Metered parking spaces around San Francisco, and in cities around the world, were temporarily transformed into public parks and art installations today in observance of Park(ing) Day.
The meters at parking spots at the intersection of Mission and New Montgomery streets in the city’s South of Market district were being fed but were not available to vehicles today.
Shortly after noon, one of the coveted parking spots, located just outside an Academy of Arts building, was occupied by a group eating lunch, sitting amongst furniture and planters made out of mycelium, the strong organic fibers that form the root structure for mushrooms.
The biotechnology design company Mycoworks formulated the material, while the architectural design firm Mithun, crafted the designs for today’s parklet.
Caitlin Moorleghen, 24, a production assistant at Mycoworks who was eating lunch in the temporary park, said the $3.50 an hour parking spot was worth it because it gave the public a chance to see the material, which she said, is versatile and sustainable.
Moorleghen said the organic fiber is very strong. She said it is a self-assembling fiber that can be used as an alternative to synthetic materials across many industries.

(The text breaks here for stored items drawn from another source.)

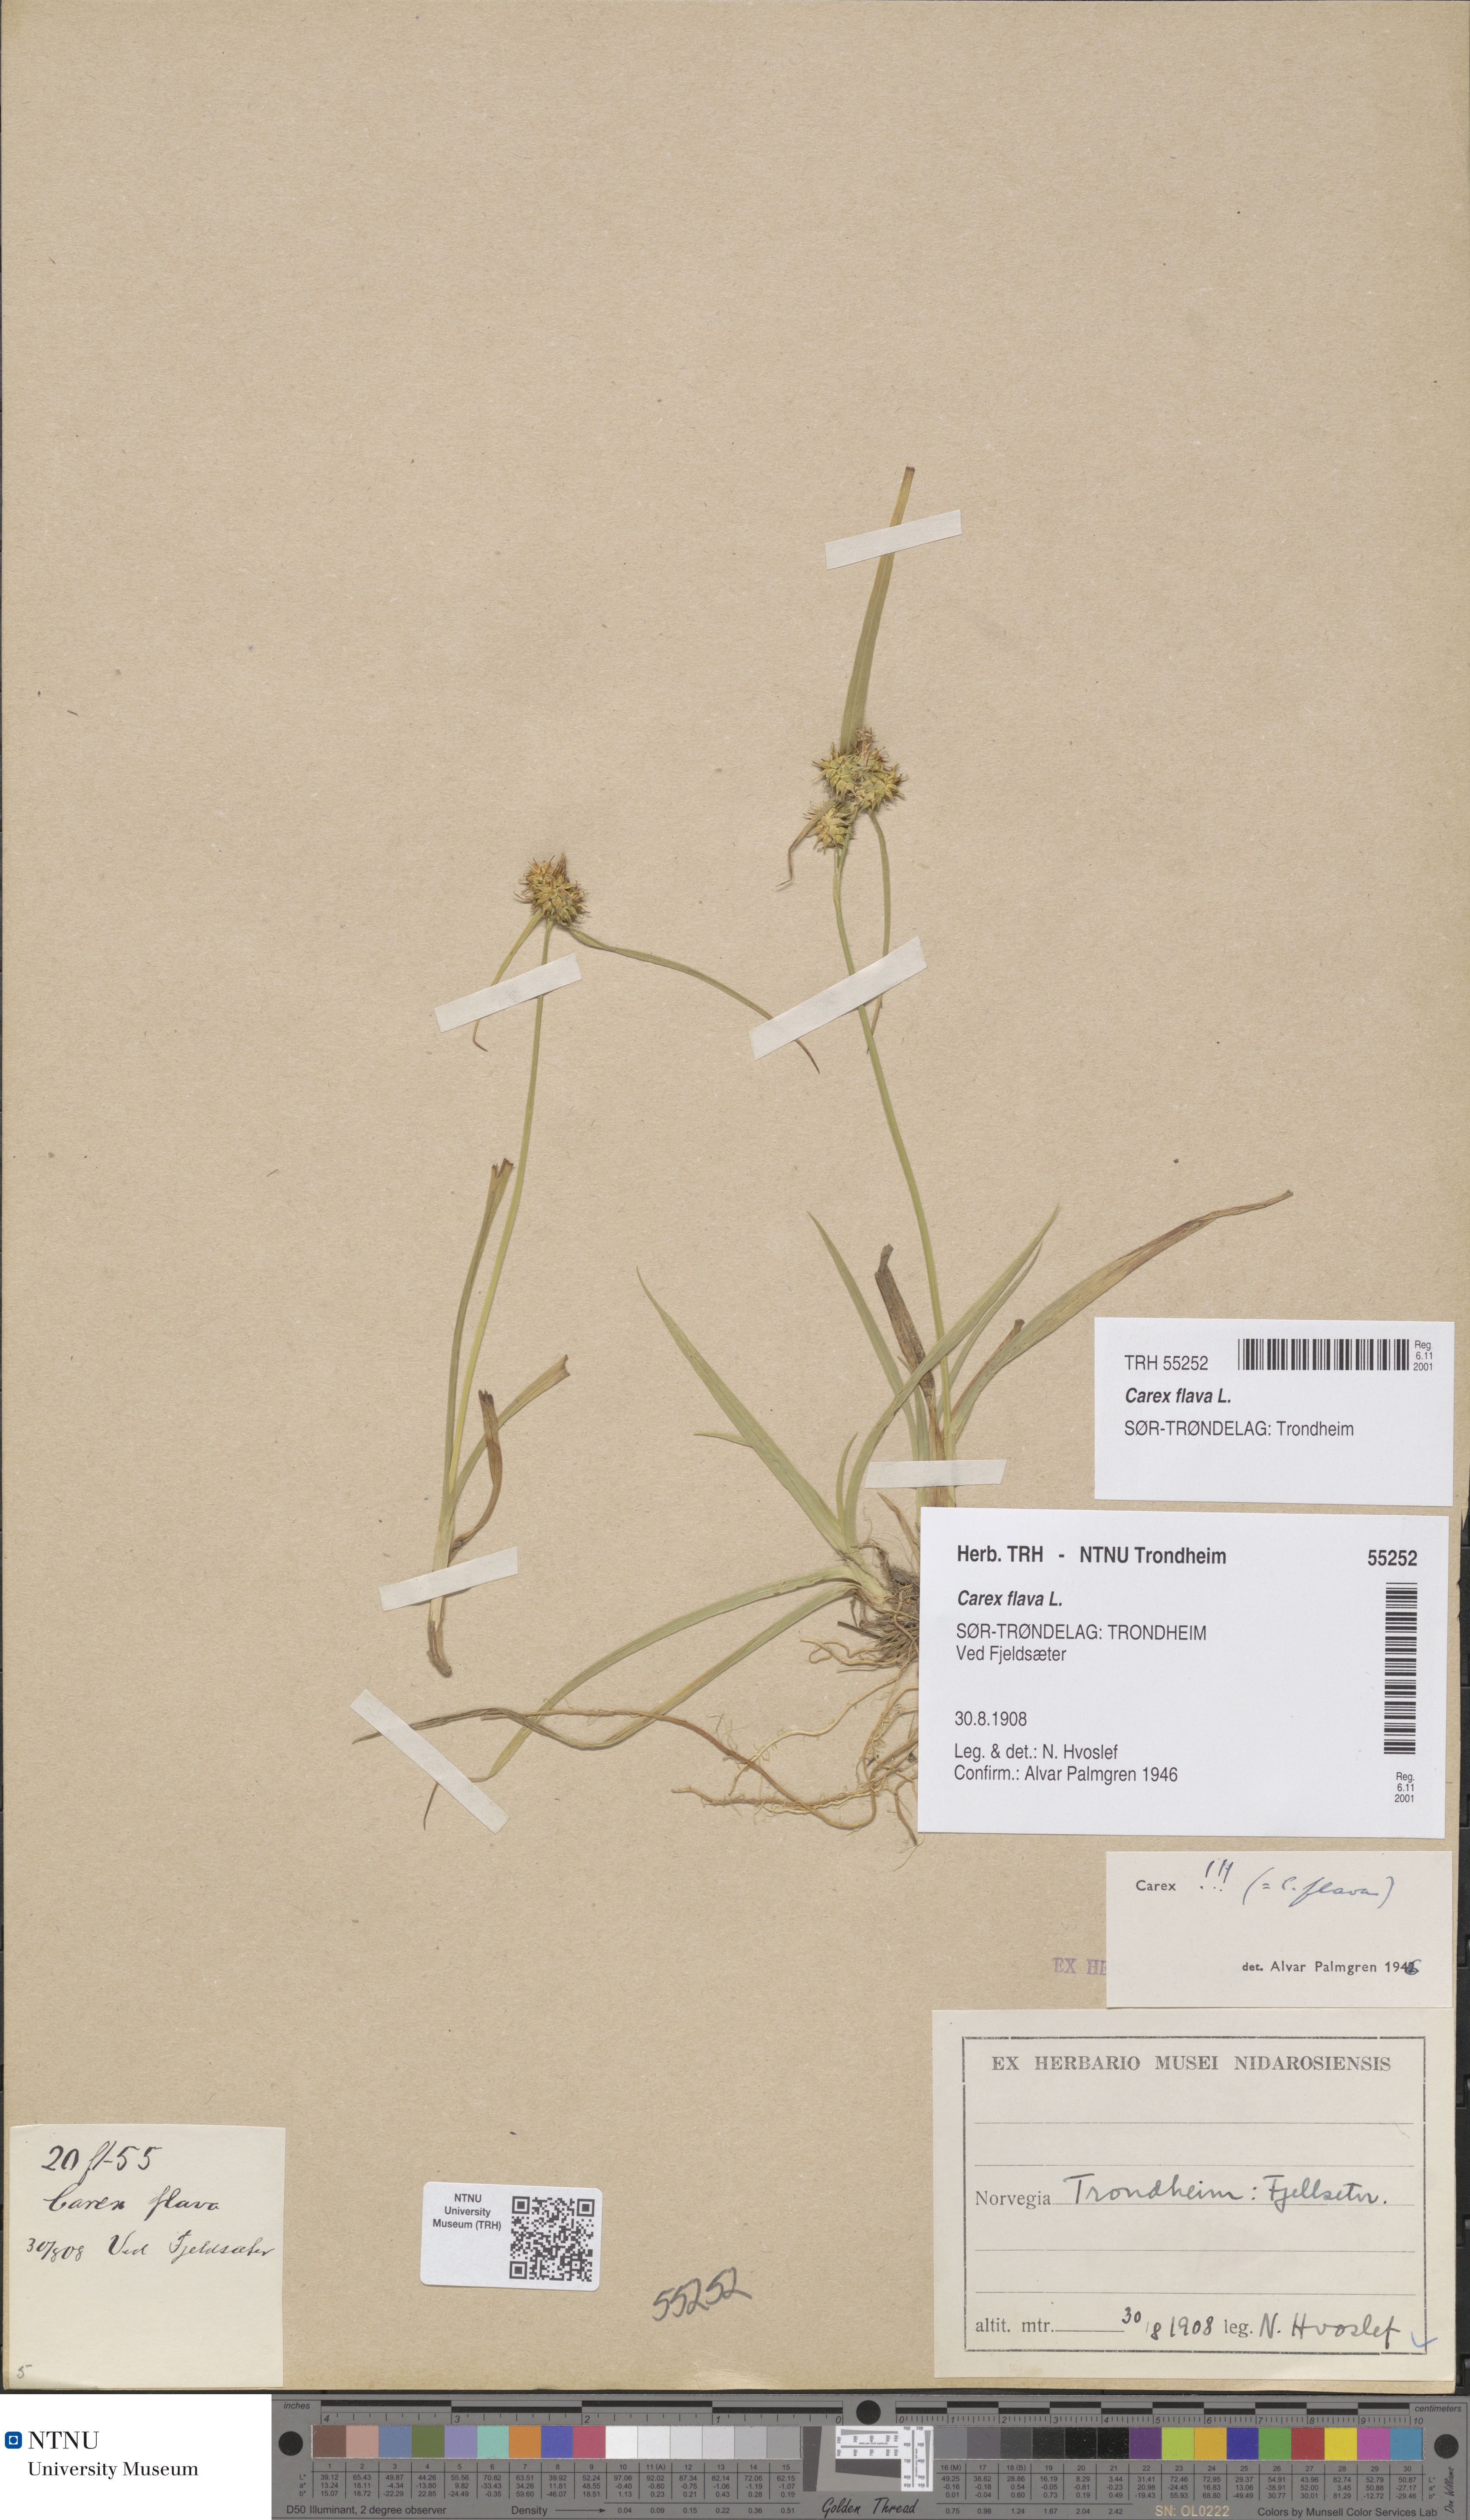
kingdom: Plantae
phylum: Tracheophyta
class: Liliopsida
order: Poales
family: Cyperaceae
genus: Carex
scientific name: Carex flava
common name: Large yellow-sedge
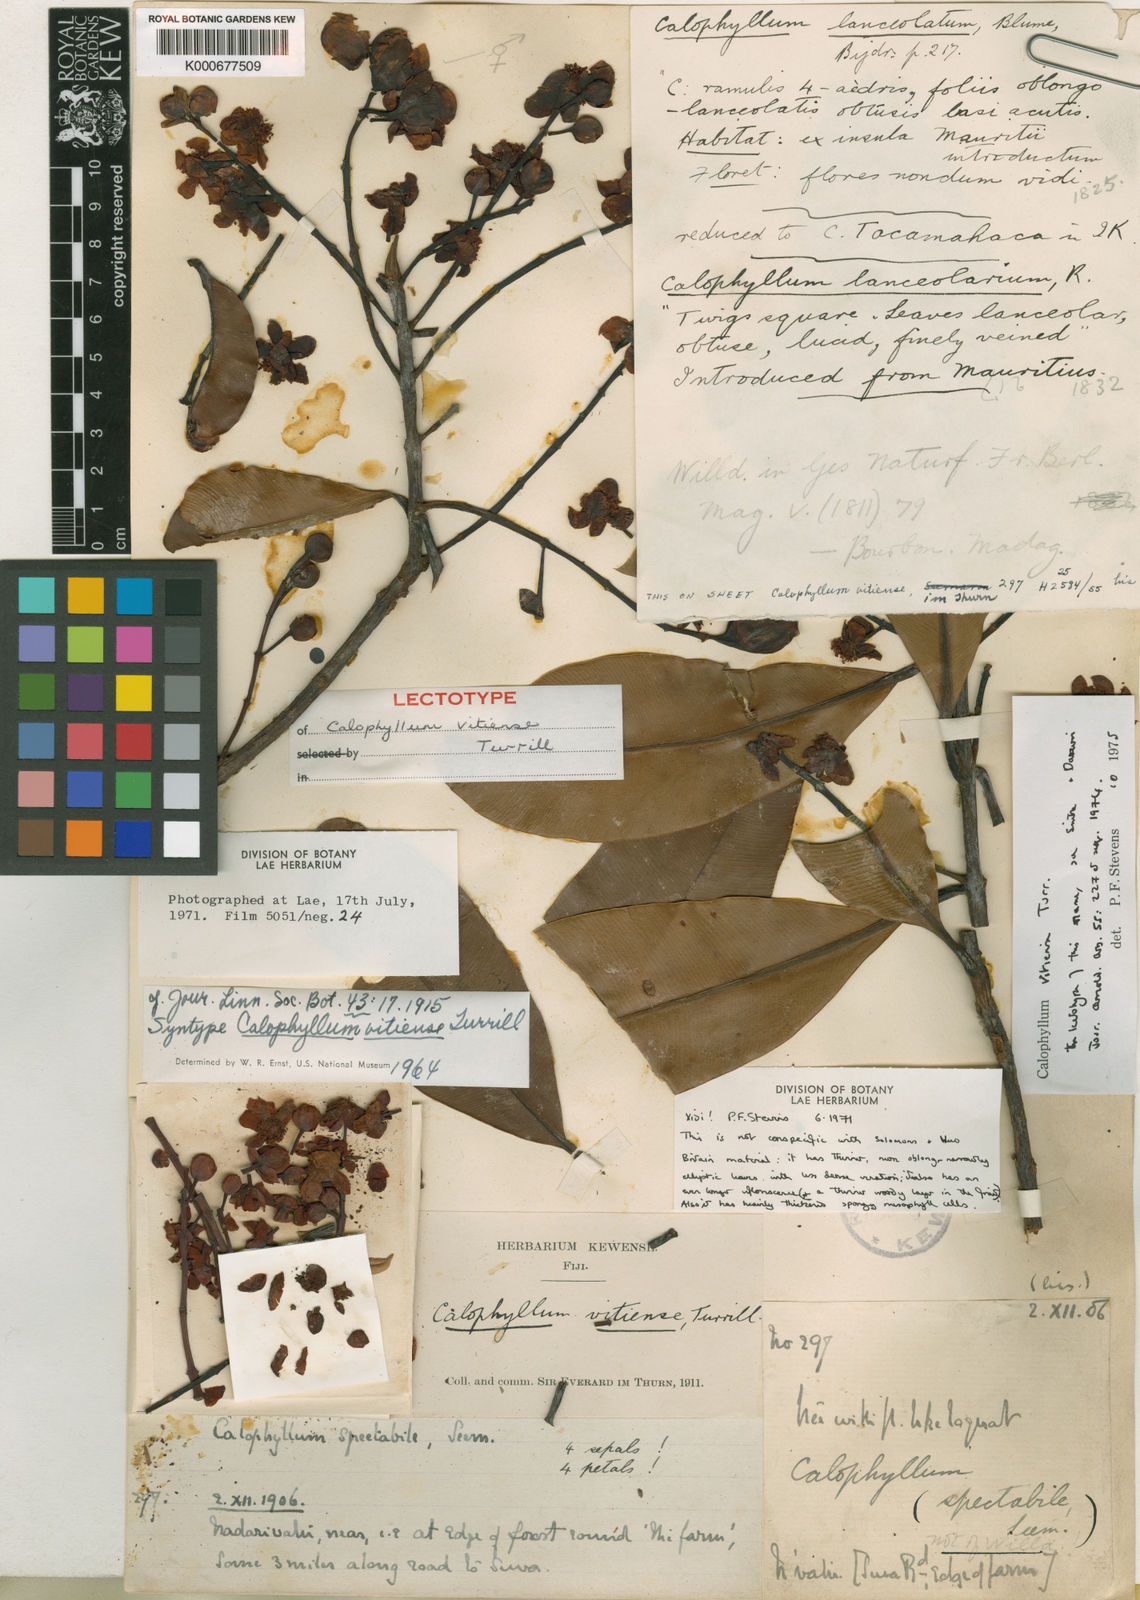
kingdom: Plantae
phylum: Tracheophyta
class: Magnoliopsida
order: Malpighiales
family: Calophyllaceae
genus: Calophyllum
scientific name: Calophyllum vitiense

Johnny Lemoine, a LEED-certified green associate at Mithun, who was enjoying the sunshine in a mycelium rocking chair installed in the parklet, said the material can be used for a number of architectural and interior design uses, such as tabletop veneers and building insulation.
Just, across the intersection from the mushroom-based park, was an equally desirable parking spot, transformed by the San Francisco beauty salon Morphic into a pop-up braiding station.
Their parking spot attracted a steady stream of people who were passing by on their lunch breaks and had stopped to watch a woman, known only as Brenda the Braider, at work. Others were waiting their turn for free braids.
This is Morphic’s fourth year participating in Park(ing) day.
How many parklets popped up today is anyone’s guess, due to the open-sourced nature of the event.
The idea for Park(ing) Day came in 2005 when the San Francisco art and design studio, Rebar, converted one metered parking space into a temporary public park in downtown San Francisco, according to event organizers.
Besides encouraging people to get outside and enjoy space usually occupied by vehicles, Park(ing) Day was designed to call attention to the need for more urban open space, while generating critical debate around how public space is created and allocated, as well as developing new ways to improve the quality of urban spaces, according to the Parking Day website.
The idea spread across the Internet and has evolved into a global open-sourced movement, with organizations and individuals creating new forms of temporary public space in their own communities.